The session-per-request pattern is not the only valid way of designing units of work. Many business processes require a whole series of interactions with the user that are interleaved with database accesses. In web and enterprise applications, it is not acceptable for a database transaction to span a user interaction. Consider the following example:

Even though we have multiple databases access here, from the point of view of the user, this series of steps represents a single unit of work. There are many ways to implement this in your application.

A first naive implementation might keep the Session and database transaction open while the user is editing, using database-level locks to prevent other users from modifying the same data and to guarantee isolation and atomicity. This is an anti-pattern, because lock contention is a bottleneck which will prevent scalability in the future.
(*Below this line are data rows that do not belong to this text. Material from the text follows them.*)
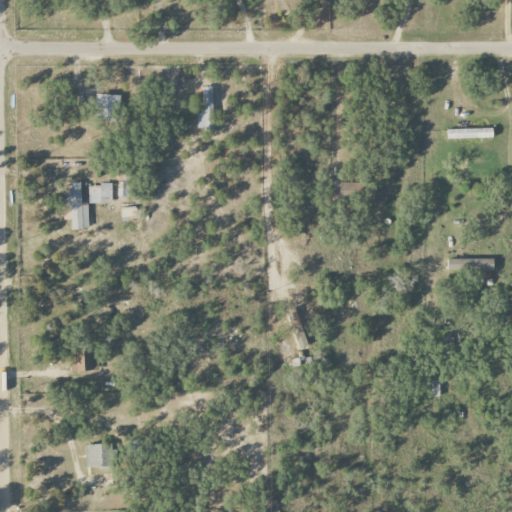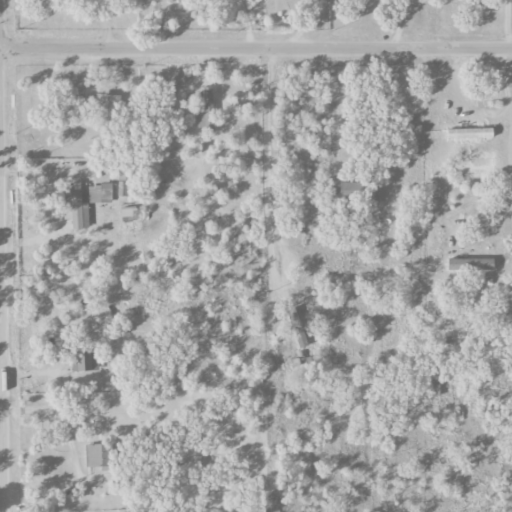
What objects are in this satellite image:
road: (401, 23)
road: (507, 23)
road: (256, 47)
road: (455, 102)
building: (106, 107)
building: (206, 111)
road: (509, 131)
building: (470, 133)
road: (265, 177)
building: (344, 191)
building: (99, 193)
building: (76, 207)
building: (128, 212)
building: (470, 264)
building: (297, 319)
building: (83, 361)
building: (435, 388)
building: (97, 456)
road: (0, 475)
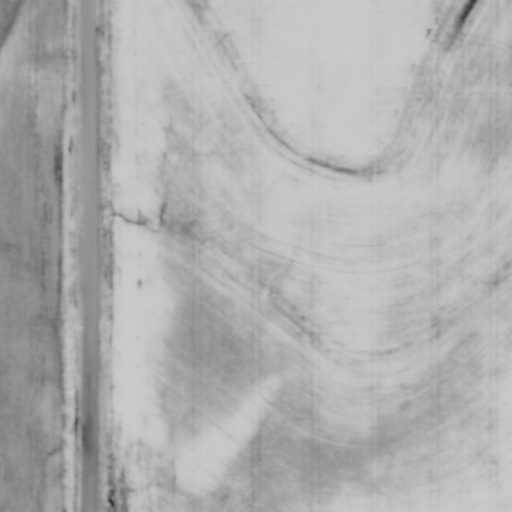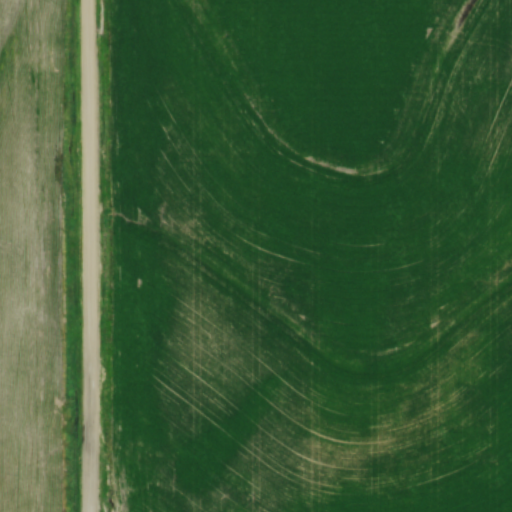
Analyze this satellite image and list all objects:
road: (97, 255)
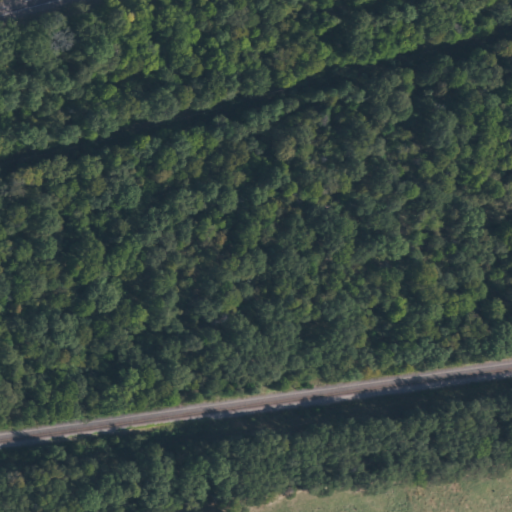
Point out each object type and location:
road: (18, 5)
railway: (255, 399)
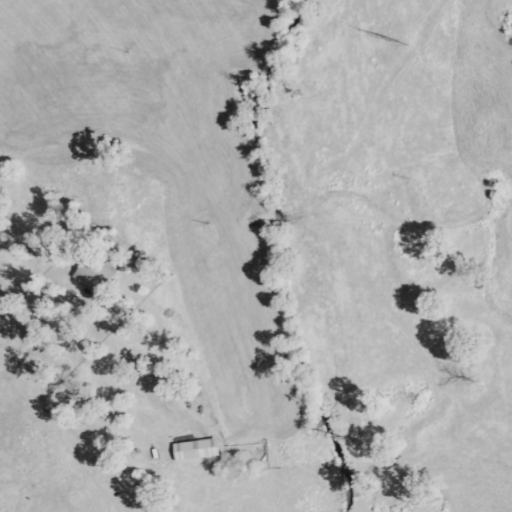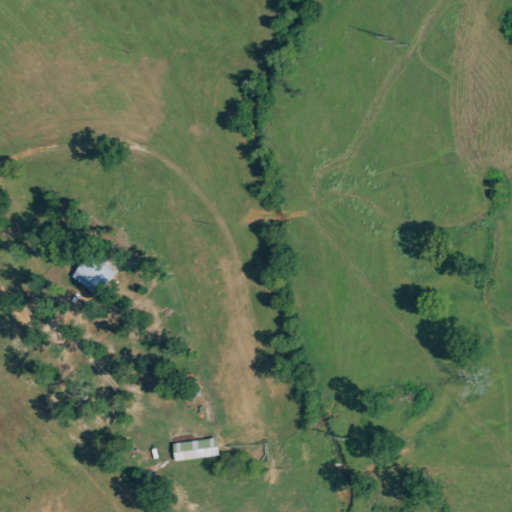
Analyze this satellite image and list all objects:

Several database transactions are used to implement the conversation. In this case, maintaining isolation of business processes becomes the partial responsibility of the application tier. A single conversation usually spans several database transactions. These multiple database accesses can only be atomic as a whole if only one of these database transactions (typically the last one) stores the updated data. All others only read data. A common way to receive this data is through a wizard-style dialog spanning several request/response cycles. Hibernate includes some features which make this easy to implement.

Automatic Versioning

Hibernate can perform automatic optimistic concurrency control for you. It can automatically detect if a concurrent modification occurred during user think time. Check for this at the end of the conversation.

Detached Objects

If you decide to use the session-per-request pattern, all loaded instances will be in the detached state during user think time. Hibernate allows you to reattach the objects and persist the modifications. The pattern is called session-per-request-with-detached-objects. Automatic versioning is used to isolate concurrent modifications.

Extended Session

The Hibernate Session can be disconnected from the underlying JDBC connection after the database transaction has been committed and reconnected when a new client request occurs. This pattern is known as session-per-conversation and makes even reattachment unnecessary. Automatic versioning is used to isolate concurrent modifications and the Session will not be allowed to flush automatically, only explicitly.

Session-per-request-with-detached-objects and session-per-conversation each have advantages and disadvantages.